- _What this task involves_
Copy out the lines word for word, starting at the one that contains "[285, 160, 372, 254]" and ending at the one that contains "A round pizza pie".

- _Provided material_
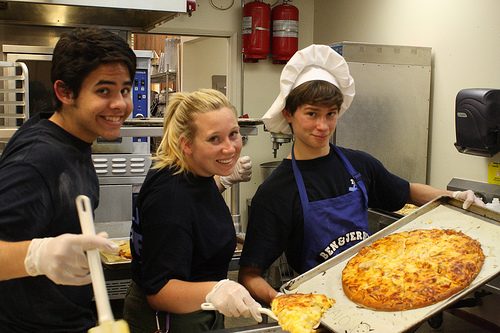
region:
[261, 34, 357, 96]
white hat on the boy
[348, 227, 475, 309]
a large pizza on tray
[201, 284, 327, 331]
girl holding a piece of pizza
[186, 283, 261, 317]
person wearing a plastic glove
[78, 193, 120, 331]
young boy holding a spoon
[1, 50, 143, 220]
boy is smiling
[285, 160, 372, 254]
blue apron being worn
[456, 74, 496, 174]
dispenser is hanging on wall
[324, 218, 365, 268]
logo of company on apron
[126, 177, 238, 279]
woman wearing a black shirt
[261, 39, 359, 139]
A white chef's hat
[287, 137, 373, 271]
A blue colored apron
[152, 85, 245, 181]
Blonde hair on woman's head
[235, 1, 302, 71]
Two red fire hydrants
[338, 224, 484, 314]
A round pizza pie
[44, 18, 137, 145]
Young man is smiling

==

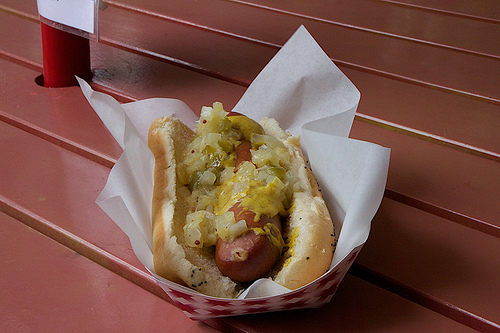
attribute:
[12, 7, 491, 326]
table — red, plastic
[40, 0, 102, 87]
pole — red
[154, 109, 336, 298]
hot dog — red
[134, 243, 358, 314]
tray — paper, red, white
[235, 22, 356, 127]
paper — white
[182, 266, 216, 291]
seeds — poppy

- _Your solution_
[285, 160, 372, 254]
blue apron being worn
[456, 74, 496, 174]
dispenser is hanging on wall
[324, 218, 365, 268]
logo of company on apron
[126, 177, 238, 279]
woman wearing a black shirt
[261, 39, 359, 139]
A white chef's hat
[287, 137, 373, 271]
A blue colored apron
[152, 85, 245, 181]
Blonde hair on woman's head
[235, 1, 302, 71]
Two red fire hydrants
[338, 224, 484, 314]
A round pizza pie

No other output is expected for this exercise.